## TO DO
Reproduce the lines of the records verbatim, beginning at the very start of the records and continuing through the line containing "picture [517, 912, 812, 1128]".

Data drawn from a collection
+ + + + + + +
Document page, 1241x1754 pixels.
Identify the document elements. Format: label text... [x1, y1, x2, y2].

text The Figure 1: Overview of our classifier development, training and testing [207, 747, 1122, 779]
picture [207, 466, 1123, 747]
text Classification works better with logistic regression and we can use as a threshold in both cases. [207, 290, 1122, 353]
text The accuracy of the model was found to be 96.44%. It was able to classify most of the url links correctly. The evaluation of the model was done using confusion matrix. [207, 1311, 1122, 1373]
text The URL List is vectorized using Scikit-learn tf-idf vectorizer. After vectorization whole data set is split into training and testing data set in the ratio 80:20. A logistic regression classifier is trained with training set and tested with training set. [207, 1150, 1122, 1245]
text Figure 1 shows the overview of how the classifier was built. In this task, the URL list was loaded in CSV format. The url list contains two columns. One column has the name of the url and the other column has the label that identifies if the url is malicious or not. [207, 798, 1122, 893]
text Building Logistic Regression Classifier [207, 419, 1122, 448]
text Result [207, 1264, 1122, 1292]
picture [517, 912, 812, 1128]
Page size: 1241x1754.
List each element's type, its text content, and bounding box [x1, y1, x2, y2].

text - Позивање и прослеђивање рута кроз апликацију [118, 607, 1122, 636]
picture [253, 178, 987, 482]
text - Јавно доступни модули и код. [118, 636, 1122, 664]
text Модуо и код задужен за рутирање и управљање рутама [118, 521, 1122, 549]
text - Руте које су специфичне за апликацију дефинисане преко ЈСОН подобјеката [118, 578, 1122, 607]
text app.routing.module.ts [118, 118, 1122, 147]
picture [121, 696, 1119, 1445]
+ + + + + + +
## WRITTEN SOLUTION
Document page, 1241x1754 pixels.
Identify the document elements. Format: label text... [x1, y1, x2, y2].

text The Figure 1: Overview of our classifier development, training and testing [207, 747, 1122, 779]
picture [207, 466, 1123, 747]
text Classification works better with logistic regression and we can use as a threshold in both cases. [207, 290, 1122, 353]
text The accuracy of the model was found to be 96.44%. It was able to classify most of the url links correctly. The evaluation of the model was done using confusion matrix. [207, 1311, 1122, 1373]
text The URL List is vectorized using Scikit-learn tf-idf vectorizer. After vectorization whole data set is split into training and testing data set in the ratio 80:20. A logistic regression classifier is trained with training set and tested with training set. [207, 1150, 1122, 1245]
text Figure 1 shows the overview of how the classifier was built. In this task, the URL list was loaded in CSV format. The url list contains two columns. One column has the name of the url and the other column has the label that identifies if the url is malicious or not. [207, 798, 1122, 893]
text Building Logistic Regression Classifier [207, 419, 1122, 448]
text Result [207, 1264, 1122, 1292]
picture [517, 912, 812, 1128]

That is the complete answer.